22 de abr. de 2012

FOME DE ÂNSIA


  Um velhote, enfraquecido pelas farras e gulas dos tempos de juventude, compensadas na vida devotada de operário, chefe de família e campeão das horas extras, perde-se agora no que fazer depois da aposentadoria. Viúvo e sozinho... Todas as manhãs, em rotina ritual, larga cedo a rede. O sono é leve e curto, não lhe cobra como antes. Pega a bengala, já lustrada pela oleosidade de sua mão. Com a mesma roupa que dormira e sem café, ou frescura, sai a caminhar num típico trajeto.

  Passadas largas, olhar solto, enquanto a bengala tateia o chão. Sente-se ali forte, entretido em pensamentos, sobretudo saudosismos das proezas pretéritas e inseguranças quanto ao futuro vindouro.
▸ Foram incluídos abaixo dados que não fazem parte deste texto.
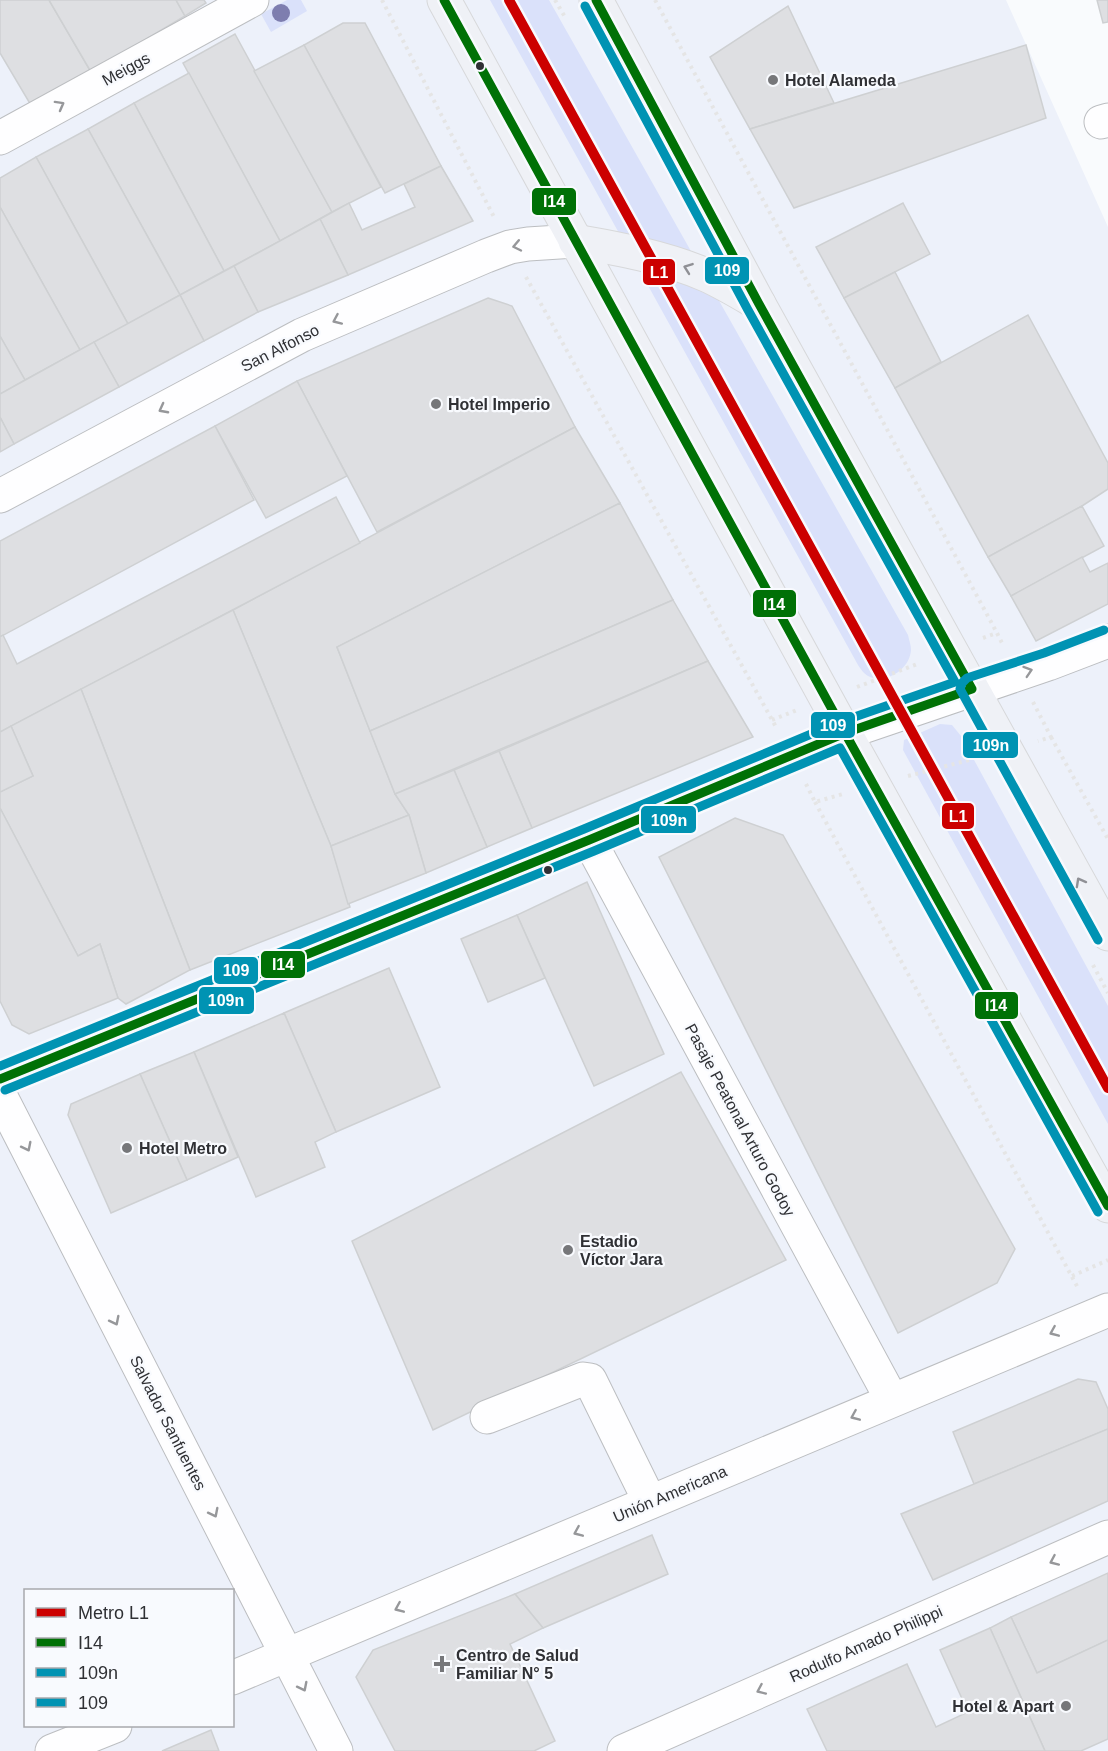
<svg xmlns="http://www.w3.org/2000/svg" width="1108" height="1751" font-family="Helvetica,sans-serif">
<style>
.built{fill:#edf1fa;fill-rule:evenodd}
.green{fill:#dae1fa}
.building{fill:#dedfe2;stroke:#ced0d2;stroke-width:1.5}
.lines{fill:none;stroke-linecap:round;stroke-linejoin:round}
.minor-casing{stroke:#bcbec1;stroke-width:35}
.major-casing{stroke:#d7d8da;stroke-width:35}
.path{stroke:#e5e5e5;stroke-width:4;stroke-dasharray:3 4.5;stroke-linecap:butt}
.minor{stroke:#fefeff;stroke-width:33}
.major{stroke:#eff1f6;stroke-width:33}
.bus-1-casing{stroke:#f8fafe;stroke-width:14}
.bus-2-casing{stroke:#f8fafe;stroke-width:14}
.bus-3-casing{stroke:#f8fafe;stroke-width:14}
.bus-1{stroke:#007106;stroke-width:9}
.bus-2{stroke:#0093b3;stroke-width:9}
.bus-3{stroke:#0093b3;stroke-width:9}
.metro-1-casing{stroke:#f8fafe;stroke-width:15}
.metro-1{stroke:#c00;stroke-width:10}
.tree{fill:#7e7eaf}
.oneway{stroke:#96979a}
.oneway2{stroke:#8f9095}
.bus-dot{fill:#2f3034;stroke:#f8fafe;stroke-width:2}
.poi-dot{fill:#76777a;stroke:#f8fafe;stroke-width:2}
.labels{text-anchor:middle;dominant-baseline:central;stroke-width:4.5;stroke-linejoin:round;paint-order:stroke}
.street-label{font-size:16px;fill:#2f3034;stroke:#f8fafe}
.poi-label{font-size:16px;font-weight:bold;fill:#2f3034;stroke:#f8fafe;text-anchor:start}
.line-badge{stroke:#f8fafe;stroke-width:2}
.badge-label{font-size:16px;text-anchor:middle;font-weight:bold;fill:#fff}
</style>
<rect width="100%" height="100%" fill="#f9fbfd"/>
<!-- built -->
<path class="built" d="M0,0H1006L1108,227V1751H0ZM26,1590H232V1726H26Z"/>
<!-- green -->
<g class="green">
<polygon points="287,0 301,0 307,11 271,32 261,14"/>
<path d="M490,0H549L908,635C909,640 911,645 911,650C910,669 886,685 868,676C864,674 860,668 858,665Z"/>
<polygon points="940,724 952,725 961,736 1108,1006 1108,1124 903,750 904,740"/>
</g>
<!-- building -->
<g class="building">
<polygon points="0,0 49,0 91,72 32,107 0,53"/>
<polygon points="49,0 176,0 185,16 91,72"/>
<polygon points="176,0 204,0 206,3 185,16"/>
<polygon points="1097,0 1108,0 1108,22 1103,23"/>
<polygon points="788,6 834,103 750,129 710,57"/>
<polygon points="343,23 365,23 441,166 385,193 304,45"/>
<polygon points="235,34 332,212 280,241 183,63"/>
<polygon points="304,45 381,187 332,212 254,71"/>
<polygon points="1026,45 1046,118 794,208 750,129"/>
<polygon points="189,73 280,241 224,271 134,103"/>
<polygon points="134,103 224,271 180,295 88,129"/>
<polygon points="88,129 180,295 128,324 36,157"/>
<polygon points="36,157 128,324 80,350 0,207 0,178"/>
<polygon points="441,166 473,221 348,275 320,219 349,203 362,230 415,207 404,184"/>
<polygon points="903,203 930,254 844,298 816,247"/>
<polygon points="0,207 80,350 25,380 0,336"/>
<polygon points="320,219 348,275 258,312 234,266"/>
<polygon points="234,266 258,312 204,341 180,295"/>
<polygon points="895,272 941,362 895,388 844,298"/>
<polygon points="180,295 204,341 119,387 94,342"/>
<polygon points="488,298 512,306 575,427 377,532 297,381"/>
<polygon points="1028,315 1108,463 1108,489 1082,506 988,557 895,388"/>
<polygon points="0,336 25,380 0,394"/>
<polygon points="94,342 119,387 14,444 0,417 0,394"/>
<polygon points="297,381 347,476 266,518 215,426"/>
<polygon points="0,417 14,444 0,452"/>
<polygon points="215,426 254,500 0,637 0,541"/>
<polygon points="575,427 620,503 337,647 395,794 409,815 331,846 233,610"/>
<polygon points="336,497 360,543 0,732 0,637 3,635 17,664"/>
<polygon points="620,503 673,600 370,731 337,647"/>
<polygon points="1082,506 1104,546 1011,596 988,557"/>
<polygon points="1082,557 1090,572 1108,563 1108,604 1036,641 1011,596"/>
<polygon points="673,600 708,661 395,794 370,731"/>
<polygon points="233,610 331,846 350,907 190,970 81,689"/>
<polygon points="708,661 753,737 532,828 499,751"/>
<polygon points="81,689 190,970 126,1004 118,998 100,944 78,956 0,808 0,792 33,776 11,726"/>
<polygon points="11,726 33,776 0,792 0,732"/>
<polygon points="499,751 532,828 487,847 454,770"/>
<polygon points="454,770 487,847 426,873 409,815 395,794"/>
<polygon points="0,808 78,956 100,944 118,998 29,1034 12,1025 0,1001"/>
<polygon points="409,815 426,873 348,904 331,846"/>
<polygon points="735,818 783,835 1015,1249 997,1283 898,1333 659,857"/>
<polygon points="587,882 664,1054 594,1086 517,915"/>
<polygon points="517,915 545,978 488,1002 461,939"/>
<polygon points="389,968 440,1087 336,1132 284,1013"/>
<polygon points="284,1013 336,1132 315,1142 325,1167 256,1197 194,1052"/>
<polygon points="194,1052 238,1157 187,1180 140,1074"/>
<polygon points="681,1072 786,1260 433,1430 352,1241"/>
<polygon points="140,1074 187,1180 111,1213 68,1115 71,1104"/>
<polygon points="1078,1379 1096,1382 1108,1409 1108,1429 974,1484 953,1432"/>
<polygon points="1108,1429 1108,1501 933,1580 901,1514"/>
<polygon points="652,1535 668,1574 543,1628 515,1594"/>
<polygon points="1108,1573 1108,1640 1037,1673 1011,1617"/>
<polygon points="515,1594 543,1628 510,1644 555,1741 534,1751 395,1751 356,1677 373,1650"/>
<polygon points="1011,1617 1037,1673 1108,1640 1108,1739 1081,1751 1045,1751 990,1628"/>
<polygon points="990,1628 1045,1751 827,1751 807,1709 907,1664 936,1727 968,1712 940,1650"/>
<polygon points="211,1730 219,1751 162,1751"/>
</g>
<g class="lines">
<defs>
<g id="minor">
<polyline points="1101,122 1108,120"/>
<polyline points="0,138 252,0"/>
<polyline points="0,496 302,335 486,256 510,247 528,244 575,241"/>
<polyline points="589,840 892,1400"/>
<polyline points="0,1079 589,840 845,733 1048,664 1108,641"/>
<polyline points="0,1095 336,1751"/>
<polyline points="487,1417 583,1379 590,1380 650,1502"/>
<polyline points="232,1678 1108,1310"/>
<polyline points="52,1751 115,1726"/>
<polyline points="624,1751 1108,1537"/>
</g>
<g id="major">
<polyline points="444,0 845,733 1108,1206"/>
<polyline points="596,0 759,304 1108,934"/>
<path d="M575,241C620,249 664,257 706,275C724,283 742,294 759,304"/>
</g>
</defs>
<!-- minor casing -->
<use href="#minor" class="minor-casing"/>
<!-- major casing -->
<use href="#major" class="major-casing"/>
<!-- path -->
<g class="path">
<polyline points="382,0 494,217"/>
<polyline points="555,0 565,17"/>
<polyline points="655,0 997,633"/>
<polyline points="526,277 776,727"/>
<polyline points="983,638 997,633 1003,645"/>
<polyline points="857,687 920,663"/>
<polyline points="1033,702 1051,737 1038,741"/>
<polyline points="772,720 797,710"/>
<polyline points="1051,737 1108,839"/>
<polyline points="908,776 973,759"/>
<polyline points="806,784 815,802 843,794"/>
<polyline points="815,802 1078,1288"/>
<polyline points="1093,965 1108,993"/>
<polyline points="1072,1276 1108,1260"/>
</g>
<!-- minor -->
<use href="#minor" class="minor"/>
<!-- major -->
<use href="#major" class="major"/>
<defs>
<g id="bus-1">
<polyline points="444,0 845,733 1108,1206"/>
<polyline points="0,1079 589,840 845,733 972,689 759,304 596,0"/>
</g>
<g id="bus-2">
<polyline points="1098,940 960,689 962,683 967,678 1044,653 1104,630"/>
<polyline points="5,1090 594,851 840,748 1098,1212"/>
</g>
<polyline id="bus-3" points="0,1066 584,829 840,722 955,682 748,310 585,6"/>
</defs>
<!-- bus-1 casing -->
<use href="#bus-1" class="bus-1-casing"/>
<!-- bus-2 casing -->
<use href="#bus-2" class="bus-2-casing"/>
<!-- bus-3 casing -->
<use href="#bus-3" class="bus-3-casing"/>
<!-- bus-1 -->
<use href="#bus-1" class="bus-1"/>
<!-- bus-2 -->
<use href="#bus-2" class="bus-2"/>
<!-- bus-3 -->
<use href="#bus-3" class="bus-3"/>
<defs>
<polyline id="metro-1" points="509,0 1108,1088"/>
</defs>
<!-- metro-1 casing -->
<use href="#metro-1" class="metro-1-casing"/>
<!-- metro-1 -->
<use href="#metro-1" class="metro-1"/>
</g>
<!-- trees -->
<circle class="tree" cx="281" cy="13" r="9"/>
<!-- one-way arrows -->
<defs><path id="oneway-chevron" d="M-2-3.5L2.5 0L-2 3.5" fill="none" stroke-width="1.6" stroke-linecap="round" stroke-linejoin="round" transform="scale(1.5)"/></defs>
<g class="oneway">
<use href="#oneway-chevron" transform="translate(60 105) rotate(-29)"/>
<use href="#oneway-chevron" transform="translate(517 246) rotate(168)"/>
<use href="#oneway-chevron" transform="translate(337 320) rotate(156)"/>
<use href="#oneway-chevron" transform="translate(163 409) rotate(152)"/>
<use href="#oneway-chevron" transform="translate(1028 671) rotate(-18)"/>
<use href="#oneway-chevron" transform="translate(27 1147) rotate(63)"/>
<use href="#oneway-chevron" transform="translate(115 1321) rotate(63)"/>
<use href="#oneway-chevron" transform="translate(1054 1332) rotate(157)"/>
<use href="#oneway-chevron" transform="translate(855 1416) rotate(157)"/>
<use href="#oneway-chevron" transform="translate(214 1513) rotate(63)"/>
<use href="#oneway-chevron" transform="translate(578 1532) rotate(157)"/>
<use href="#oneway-chevron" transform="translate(1054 1561) rotate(156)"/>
<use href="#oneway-chevron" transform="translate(399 1608) rotate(157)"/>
<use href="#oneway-chevron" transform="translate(303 1687) rotate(63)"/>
<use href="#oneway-chevron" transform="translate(761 1690) rotate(156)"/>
</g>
<g class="oneway2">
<use href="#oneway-chevron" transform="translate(688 268) rotate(-160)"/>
<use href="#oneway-chevron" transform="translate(1080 882) rotate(-119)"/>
</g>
<!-- markers -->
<g class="bus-dot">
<circle cx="480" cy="66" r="5"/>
<circle cx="548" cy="870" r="5"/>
</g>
<g class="poi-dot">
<circle cx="773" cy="80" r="6"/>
<circle cx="436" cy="404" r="6"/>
<circle cx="127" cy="1148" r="6"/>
<circle cx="568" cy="1250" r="6"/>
<path d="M439 1655h6v6h6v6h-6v6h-6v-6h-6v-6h6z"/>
<circle cx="1066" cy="1706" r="6"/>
</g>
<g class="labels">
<!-- street labels -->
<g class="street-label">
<text transform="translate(126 69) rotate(-29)">Meiggs</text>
<text transform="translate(280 348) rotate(-27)">San Alfonso</text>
<text transform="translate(740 1120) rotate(62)">Pasaje Peatonal Arturo Godoy</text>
<text transform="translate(168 1423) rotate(63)">Salvador Sanfuentes</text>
<text transform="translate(670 1494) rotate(-23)">Unión Americana</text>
<text transform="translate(866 1644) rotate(-24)">Rodulfo Amado Philippi</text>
</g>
<!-- poi labels -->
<g class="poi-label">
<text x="785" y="80">Hotel Alameda</text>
<text x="448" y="404">Hotel Imperio</text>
<text x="139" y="1148">Hotel Metro</text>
<text x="580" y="1241">Estadio<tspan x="580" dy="18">Víctor Jara</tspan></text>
<text x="456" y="1655">Centro de Salud<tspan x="456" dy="18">Familiar N° 5</tspan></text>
<text x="1054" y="1706" text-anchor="end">Hotel &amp; Apart</text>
</g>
</g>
<g class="line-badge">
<rect x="531" y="187" width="46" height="29" rx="6" fill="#007106"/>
<rect x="704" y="256" width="46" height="29" rx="6" fill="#0093b3"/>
<rect x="642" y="258" width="34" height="28" rx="6" fill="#c00"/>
<rect x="752" y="589" width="45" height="29" rx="6" fill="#007106"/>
<rect x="810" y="711" width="46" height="28" rx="6" fill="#0093b3"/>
<rect x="962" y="731" width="57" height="28" rx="6" fill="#0093b3"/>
<rect x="941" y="802" width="34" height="28" rx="6" fill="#c00"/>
<rect x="640" y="805" width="57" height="29" rx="6" fill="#0093b3"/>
<rect x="260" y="950" width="46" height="29" rx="6" fill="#007106"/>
<rect x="213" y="956" width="46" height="29" rx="6" fill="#0093b3"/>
<rect x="198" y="986" width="57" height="29" rx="6" fill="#0093b3"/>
<rect x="974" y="991" width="45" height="29" rx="6" fill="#007106"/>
</g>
<g class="badge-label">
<text x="554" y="207">I14</text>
<text x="727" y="276">109</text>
<text x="659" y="278">L1</text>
<text x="774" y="610">I14</text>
<text x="833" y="731">109</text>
<text x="991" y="751">109n</text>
<text x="958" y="822">L1</text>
<text x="669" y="826">109n</text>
<text x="283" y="970">I14</text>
<text x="236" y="976">109</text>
<text x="226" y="1006">109n</text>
<text x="996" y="1011">I14</text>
</g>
<!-- legend -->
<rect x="24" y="1589" width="210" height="138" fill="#f8fafe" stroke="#a8a9ad" stroke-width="1.5"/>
<rect x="36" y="1608" width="30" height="9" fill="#cc0000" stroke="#a8a9ad" stroke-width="1.5"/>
<text x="78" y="1619" font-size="18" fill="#2f3034">Metro L1</text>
<rect x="36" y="1638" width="30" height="9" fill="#007106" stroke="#a8a9ad" stroke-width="1.5"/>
<text x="78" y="1649" font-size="18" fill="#2f3034">I14</text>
<rect x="36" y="1668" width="30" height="9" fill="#0093b3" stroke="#a8a9ad" stroke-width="1.5"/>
<text x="78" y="1679" font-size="18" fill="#2f3034">109n</text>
<rect x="36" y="1698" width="30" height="9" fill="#0093b3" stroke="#a8a9ad" stroke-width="1.5"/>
<text x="78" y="1709" font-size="18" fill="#2f3034">109</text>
</svg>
  Na madruga, poucos são os olhares incriminatórios ou esnobes. Os transeuntes, todos conhecidos, o cumprimentam. Puxam, por vezes, um dedinho de prosa. Depositam-lhe umas moedinhas de atenção. Surgem motivos pra sonoras e graves gargalhadas. Alívio e agrado!

  Ao voltar pra casa, encontra de novo a velha, e já não tão cheirosa, guerreira rede. Deita-se. Põe-se a balançar. Uma manhã de olhares para as telhas, encarando-as de frente, de um modo tal qual não chega a encarar dívidas consigo.

  O tédio corrói... Sua companheira é a falta de sentido e propósito. Suas mães, as mágoas e culpas, o esquecimento. A vida termina antes de findar, vazias as possibilidades pela cega vista do tedioso.

  A rotina se segue. O tempo passa. Acena pro tempo passando, expectador.